Copy, word for word, the part of the Douglas Biklen text that opens with the words containing "American educator (born" and closes with "Is a World.".

- **Selected passage**:
::::::
- Born: Douglas Paul Biklen September 8, 1945 (age 80)
- Occupations: University faculty (retired); fine art photographer
- Known for: Facilitated Communication (discredited)
- Spouse: Sari Biklen

Academic background
- Education: Bowdoin College
- Alma mater: Syracuse University

Academic work
- Discipline: Education
- Website: biklenartphotography.com

= Douglas Biklen =

American educator (born 1945)

Douglas Paul Biklen (born September 8, 1945) is an American educator, fine art photographer, leading proponent of facilitated communication, a scientifically discredited technique which purports to allow non-verbal people (particularly those on the autism spectrum) to communicate, and an advocate of educational inclusion. A graduate of Bowdoin College, Biklen joined Syracuse University in 1969 and completed his doctorate there in 1973. He was controversially appointed Dean of the Syracuse University School of Education in 2005 and retired in 2014. Biklen has authored and co-authored several books and served on production teams for several documentary films, including 2004's Autism Is a World.

==Career==
Biklen served in the Peace Corps in Sierra Leone during the 1960s, graduated from Bowdoin College in 1967 and received a Doctor of Philosophy from Syracuse in 1973 where he researched intellectual disabilities in individuals in state-run mental hospitals and schools. Upon completion of his doctorate, Biklen became professor at the Syracuse University the School of Education’s Cultural Foundations, Teaching, and Leadership programs.
::::::
- **Stored data entries**:

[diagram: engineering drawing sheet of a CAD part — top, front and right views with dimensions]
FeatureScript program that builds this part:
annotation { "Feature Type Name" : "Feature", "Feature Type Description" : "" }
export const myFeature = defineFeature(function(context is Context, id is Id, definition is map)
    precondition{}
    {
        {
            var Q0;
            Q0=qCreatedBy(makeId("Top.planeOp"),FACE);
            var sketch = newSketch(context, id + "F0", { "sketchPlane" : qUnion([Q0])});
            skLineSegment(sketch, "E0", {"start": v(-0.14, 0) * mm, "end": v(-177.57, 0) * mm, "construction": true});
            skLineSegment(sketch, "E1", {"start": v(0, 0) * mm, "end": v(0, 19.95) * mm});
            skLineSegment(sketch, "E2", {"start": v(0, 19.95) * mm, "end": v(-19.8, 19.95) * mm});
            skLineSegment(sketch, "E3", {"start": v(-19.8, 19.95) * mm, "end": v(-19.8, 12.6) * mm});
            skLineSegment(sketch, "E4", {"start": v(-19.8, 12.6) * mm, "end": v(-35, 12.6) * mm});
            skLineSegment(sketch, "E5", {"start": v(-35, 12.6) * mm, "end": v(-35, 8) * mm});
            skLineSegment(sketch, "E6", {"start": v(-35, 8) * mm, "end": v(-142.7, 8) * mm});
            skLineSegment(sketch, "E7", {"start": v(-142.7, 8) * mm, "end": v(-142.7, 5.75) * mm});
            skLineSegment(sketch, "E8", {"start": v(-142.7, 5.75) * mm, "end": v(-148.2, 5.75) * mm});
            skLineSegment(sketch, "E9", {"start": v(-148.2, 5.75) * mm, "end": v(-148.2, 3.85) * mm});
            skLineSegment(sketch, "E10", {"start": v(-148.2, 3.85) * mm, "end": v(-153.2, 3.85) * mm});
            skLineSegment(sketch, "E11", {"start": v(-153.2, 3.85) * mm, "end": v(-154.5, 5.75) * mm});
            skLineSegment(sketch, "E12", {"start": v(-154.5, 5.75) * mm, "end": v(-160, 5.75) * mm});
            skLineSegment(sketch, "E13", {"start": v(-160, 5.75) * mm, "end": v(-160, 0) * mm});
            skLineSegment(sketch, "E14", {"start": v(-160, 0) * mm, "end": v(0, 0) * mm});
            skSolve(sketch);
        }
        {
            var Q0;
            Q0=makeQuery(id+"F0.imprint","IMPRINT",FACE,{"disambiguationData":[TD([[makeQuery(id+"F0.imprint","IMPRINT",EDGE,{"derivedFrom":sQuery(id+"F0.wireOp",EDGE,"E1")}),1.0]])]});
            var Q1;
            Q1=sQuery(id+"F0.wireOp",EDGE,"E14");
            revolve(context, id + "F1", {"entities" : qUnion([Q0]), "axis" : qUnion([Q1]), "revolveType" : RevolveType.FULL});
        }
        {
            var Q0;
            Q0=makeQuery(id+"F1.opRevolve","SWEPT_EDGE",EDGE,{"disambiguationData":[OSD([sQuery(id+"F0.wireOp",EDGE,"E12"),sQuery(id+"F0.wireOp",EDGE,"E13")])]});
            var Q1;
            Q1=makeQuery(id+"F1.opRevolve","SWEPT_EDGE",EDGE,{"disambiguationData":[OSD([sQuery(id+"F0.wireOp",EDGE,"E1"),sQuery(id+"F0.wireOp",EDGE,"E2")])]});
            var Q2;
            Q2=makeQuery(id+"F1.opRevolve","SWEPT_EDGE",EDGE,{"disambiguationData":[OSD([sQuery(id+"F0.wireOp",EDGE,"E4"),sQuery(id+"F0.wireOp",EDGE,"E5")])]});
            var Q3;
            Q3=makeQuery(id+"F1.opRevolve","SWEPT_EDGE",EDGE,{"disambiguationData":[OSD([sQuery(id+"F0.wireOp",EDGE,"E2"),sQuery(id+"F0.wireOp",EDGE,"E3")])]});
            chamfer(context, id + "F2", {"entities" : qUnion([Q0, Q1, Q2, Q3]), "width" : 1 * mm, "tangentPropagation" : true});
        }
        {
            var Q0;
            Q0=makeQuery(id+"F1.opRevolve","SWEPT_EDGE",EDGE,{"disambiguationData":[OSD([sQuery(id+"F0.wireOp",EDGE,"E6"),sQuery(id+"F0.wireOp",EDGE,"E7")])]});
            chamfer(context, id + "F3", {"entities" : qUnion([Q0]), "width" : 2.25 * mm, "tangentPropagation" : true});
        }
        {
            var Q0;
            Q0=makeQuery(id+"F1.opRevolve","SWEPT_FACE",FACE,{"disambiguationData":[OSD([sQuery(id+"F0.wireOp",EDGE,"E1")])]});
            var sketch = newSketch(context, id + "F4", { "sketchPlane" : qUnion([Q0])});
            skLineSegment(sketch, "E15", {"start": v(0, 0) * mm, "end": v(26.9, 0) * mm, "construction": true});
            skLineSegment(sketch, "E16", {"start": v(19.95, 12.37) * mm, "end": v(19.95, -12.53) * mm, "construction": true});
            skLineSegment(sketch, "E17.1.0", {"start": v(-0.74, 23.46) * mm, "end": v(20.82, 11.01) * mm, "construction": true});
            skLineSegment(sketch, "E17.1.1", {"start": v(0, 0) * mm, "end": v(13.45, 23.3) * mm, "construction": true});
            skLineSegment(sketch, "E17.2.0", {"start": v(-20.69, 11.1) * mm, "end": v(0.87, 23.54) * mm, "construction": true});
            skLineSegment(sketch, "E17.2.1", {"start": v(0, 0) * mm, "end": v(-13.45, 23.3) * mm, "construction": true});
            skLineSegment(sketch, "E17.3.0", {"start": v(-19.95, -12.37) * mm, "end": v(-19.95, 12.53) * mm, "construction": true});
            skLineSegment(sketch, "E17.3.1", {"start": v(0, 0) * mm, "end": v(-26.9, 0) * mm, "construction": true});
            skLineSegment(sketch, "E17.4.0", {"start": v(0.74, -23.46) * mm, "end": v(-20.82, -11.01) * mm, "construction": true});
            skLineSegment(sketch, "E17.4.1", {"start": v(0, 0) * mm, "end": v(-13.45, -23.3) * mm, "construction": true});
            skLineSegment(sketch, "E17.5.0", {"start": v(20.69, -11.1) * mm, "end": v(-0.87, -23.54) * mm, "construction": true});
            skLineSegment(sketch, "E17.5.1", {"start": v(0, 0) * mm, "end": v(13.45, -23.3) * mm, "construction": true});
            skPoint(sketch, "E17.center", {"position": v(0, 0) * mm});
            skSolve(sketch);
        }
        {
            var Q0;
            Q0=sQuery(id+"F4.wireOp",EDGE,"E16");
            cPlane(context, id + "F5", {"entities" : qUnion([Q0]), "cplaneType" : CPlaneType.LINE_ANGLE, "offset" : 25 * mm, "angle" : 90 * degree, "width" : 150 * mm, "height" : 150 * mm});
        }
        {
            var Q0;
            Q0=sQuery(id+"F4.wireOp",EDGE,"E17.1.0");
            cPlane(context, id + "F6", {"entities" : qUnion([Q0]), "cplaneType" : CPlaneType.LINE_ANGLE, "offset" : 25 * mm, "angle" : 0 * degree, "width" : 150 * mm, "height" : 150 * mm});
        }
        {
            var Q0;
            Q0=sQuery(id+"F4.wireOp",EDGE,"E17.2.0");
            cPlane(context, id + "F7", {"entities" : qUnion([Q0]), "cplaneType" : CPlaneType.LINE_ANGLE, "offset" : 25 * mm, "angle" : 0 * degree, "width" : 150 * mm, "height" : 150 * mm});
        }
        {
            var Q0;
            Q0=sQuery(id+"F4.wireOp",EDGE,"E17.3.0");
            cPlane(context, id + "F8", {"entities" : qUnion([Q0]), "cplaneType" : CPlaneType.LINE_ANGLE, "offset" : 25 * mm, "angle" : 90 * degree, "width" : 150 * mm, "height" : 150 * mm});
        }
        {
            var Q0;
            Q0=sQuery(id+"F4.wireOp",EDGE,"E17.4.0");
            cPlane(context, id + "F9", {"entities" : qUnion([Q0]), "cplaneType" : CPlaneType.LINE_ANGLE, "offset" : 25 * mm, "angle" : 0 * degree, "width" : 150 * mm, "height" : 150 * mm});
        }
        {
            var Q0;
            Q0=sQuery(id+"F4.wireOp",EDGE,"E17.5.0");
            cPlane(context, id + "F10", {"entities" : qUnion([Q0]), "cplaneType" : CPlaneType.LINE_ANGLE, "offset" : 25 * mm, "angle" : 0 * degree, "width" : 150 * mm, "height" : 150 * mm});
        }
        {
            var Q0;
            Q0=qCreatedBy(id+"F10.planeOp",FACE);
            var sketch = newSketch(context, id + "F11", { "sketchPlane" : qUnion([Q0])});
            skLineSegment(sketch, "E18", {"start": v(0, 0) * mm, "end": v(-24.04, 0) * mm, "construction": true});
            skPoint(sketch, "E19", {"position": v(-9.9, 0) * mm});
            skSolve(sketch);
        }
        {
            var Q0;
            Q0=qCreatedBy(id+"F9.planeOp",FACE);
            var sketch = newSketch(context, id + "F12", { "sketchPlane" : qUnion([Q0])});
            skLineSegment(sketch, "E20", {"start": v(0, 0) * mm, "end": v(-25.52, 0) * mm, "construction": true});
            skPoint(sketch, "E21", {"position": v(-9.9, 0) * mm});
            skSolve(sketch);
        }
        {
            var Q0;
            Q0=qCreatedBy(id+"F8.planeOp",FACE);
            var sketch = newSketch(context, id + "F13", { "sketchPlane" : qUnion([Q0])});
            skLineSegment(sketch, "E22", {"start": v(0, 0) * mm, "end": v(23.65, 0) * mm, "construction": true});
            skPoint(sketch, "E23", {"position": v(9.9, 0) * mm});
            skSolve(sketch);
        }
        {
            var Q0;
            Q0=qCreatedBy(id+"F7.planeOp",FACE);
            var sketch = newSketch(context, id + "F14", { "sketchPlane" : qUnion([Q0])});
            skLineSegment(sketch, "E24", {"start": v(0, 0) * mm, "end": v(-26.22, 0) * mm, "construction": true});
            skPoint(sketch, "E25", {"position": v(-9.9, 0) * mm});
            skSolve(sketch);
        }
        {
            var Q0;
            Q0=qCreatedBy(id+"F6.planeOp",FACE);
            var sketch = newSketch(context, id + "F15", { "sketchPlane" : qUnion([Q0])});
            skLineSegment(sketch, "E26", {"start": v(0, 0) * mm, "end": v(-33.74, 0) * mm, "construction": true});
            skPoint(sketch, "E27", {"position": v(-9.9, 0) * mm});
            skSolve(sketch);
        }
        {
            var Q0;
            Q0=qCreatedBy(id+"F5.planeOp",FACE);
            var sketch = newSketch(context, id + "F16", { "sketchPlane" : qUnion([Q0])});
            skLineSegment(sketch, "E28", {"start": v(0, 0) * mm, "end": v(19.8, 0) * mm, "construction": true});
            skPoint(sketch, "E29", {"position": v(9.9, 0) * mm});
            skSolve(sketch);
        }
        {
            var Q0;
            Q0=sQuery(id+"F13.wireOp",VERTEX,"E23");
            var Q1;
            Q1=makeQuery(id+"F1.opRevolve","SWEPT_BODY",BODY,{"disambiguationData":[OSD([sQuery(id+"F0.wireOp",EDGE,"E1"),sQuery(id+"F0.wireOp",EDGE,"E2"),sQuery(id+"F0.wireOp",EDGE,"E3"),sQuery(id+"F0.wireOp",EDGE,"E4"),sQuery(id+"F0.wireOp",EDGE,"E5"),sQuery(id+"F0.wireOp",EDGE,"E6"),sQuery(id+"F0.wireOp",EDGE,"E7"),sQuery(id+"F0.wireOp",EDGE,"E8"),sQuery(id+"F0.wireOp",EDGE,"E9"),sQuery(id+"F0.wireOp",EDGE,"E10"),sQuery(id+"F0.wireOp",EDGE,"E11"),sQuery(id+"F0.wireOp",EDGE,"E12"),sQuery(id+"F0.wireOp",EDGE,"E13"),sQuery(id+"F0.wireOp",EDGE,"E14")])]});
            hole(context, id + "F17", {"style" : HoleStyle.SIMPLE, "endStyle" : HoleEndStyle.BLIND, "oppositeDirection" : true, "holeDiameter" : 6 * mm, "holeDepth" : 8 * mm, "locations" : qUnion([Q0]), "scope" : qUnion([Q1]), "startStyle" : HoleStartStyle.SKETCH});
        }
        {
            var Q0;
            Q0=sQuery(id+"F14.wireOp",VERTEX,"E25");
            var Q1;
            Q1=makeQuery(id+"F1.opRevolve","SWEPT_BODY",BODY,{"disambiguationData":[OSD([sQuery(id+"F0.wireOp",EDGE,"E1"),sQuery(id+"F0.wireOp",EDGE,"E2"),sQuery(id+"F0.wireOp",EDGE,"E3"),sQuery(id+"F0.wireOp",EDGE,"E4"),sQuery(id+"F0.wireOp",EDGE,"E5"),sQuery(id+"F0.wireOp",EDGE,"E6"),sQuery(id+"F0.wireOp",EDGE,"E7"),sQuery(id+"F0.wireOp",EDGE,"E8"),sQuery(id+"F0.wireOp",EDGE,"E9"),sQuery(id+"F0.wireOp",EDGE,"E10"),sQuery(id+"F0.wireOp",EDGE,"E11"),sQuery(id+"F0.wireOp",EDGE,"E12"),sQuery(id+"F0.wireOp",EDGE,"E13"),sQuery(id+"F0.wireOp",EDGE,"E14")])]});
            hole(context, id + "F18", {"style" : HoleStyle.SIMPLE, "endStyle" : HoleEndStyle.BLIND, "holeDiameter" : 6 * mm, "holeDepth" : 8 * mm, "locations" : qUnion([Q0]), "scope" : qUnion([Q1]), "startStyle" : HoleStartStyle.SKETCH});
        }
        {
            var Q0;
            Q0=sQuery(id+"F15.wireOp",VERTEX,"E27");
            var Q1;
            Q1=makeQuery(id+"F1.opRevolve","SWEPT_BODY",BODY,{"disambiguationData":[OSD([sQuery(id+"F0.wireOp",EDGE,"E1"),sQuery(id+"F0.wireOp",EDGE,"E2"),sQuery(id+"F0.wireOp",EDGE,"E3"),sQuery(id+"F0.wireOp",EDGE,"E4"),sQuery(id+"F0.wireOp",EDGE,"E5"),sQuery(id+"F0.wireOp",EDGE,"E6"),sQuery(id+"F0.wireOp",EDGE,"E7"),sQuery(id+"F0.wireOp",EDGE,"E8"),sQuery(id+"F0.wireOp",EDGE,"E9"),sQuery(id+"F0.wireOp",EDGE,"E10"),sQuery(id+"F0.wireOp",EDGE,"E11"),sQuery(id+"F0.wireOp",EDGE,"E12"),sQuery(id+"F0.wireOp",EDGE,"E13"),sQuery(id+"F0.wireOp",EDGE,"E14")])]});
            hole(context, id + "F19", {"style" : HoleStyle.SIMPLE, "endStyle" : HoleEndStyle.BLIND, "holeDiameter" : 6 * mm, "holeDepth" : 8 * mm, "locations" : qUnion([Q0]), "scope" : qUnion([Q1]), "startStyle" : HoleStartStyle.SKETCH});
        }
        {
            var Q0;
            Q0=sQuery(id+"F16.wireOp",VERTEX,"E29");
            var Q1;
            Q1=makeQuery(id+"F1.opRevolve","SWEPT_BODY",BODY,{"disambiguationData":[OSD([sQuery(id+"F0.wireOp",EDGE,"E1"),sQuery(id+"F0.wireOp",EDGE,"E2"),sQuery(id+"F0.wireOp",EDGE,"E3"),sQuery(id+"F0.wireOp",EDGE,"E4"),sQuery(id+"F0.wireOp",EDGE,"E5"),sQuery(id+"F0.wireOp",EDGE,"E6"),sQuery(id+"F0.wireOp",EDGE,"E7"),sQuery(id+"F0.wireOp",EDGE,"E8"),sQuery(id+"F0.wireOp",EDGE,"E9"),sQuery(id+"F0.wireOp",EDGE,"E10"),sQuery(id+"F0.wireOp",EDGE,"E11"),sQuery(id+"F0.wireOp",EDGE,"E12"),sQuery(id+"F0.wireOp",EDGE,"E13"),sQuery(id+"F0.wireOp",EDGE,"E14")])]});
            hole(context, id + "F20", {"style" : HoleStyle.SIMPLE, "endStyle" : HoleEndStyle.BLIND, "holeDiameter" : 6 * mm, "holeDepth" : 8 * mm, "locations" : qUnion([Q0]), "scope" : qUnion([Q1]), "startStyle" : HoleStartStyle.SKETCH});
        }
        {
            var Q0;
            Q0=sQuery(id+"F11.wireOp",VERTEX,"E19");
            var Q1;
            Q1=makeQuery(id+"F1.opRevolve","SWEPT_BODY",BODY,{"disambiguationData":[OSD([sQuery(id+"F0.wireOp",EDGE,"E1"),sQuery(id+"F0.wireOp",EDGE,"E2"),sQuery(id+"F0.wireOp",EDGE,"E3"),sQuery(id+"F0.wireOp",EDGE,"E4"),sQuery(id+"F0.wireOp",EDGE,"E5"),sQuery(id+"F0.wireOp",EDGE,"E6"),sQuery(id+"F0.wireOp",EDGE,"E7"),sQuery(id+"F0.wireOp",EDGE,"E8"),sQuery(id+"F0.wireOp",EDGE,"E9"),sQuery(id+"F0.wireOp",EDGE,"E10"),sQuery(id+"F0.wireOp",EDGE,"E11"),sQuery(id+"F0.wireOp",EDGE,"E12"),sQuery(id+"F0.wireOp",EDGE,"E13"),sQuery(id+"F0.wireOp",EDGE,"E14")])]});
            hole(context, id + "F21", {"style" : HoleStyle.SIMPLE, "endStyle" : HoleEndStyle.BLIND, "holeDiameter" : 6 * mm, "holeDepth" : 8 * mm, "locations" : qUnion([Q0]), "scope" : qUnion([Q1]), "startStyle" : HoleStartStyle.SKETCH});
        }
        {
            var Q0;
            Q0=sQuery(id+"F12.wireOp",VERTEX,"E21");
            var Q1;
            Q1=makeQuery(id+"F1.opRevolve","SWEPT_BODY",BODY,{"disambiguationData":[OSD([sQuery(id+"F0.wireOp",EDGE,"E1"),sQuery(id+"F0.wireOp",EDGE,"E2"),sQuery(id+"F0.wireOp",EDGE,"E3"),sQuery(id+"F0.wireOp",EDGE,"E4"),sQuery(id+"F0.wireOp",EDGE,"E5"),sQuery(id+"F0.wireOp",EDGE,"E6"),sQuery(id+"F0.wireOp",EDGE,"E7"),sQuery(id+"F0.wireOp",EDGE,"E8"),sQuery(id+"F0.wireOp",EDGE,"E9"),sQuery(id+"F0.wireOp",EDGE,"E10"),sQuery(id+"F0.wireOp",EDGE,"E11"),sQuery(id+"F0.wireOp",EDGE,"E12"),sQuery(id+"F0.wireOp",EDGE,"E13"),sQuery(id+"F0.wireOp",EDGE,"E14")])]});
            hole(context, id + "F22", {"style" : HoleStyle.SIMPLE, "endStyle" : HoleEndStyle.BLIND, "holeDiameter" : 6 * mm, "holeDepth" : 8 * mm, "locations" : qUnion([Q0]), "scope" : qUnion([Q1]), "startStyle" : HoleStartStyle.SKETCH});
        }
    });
::::::
- **Answer space**:
American educator (born 1945)

Douglas Paul Biklen (born September 8, 1945) is an American educator, fine art photographer, leading proponent of facilitated communication, a scientifically discredited technique which purports to allow non-verbal people (particularly those on the autism spectrum) to communicate, and an advocate of educational inclusion. A graduate of Bowdoin College, Biklen joined Syracuse University in 1969 and completed his doctorate there in 1973. He was controversially appointed Dean of the Syracuse University School of Education in 2005 and retired in 2014. Biklen has authored and co-authored several books and served on production teams for several documentary films, including 2004's Autism Is a World.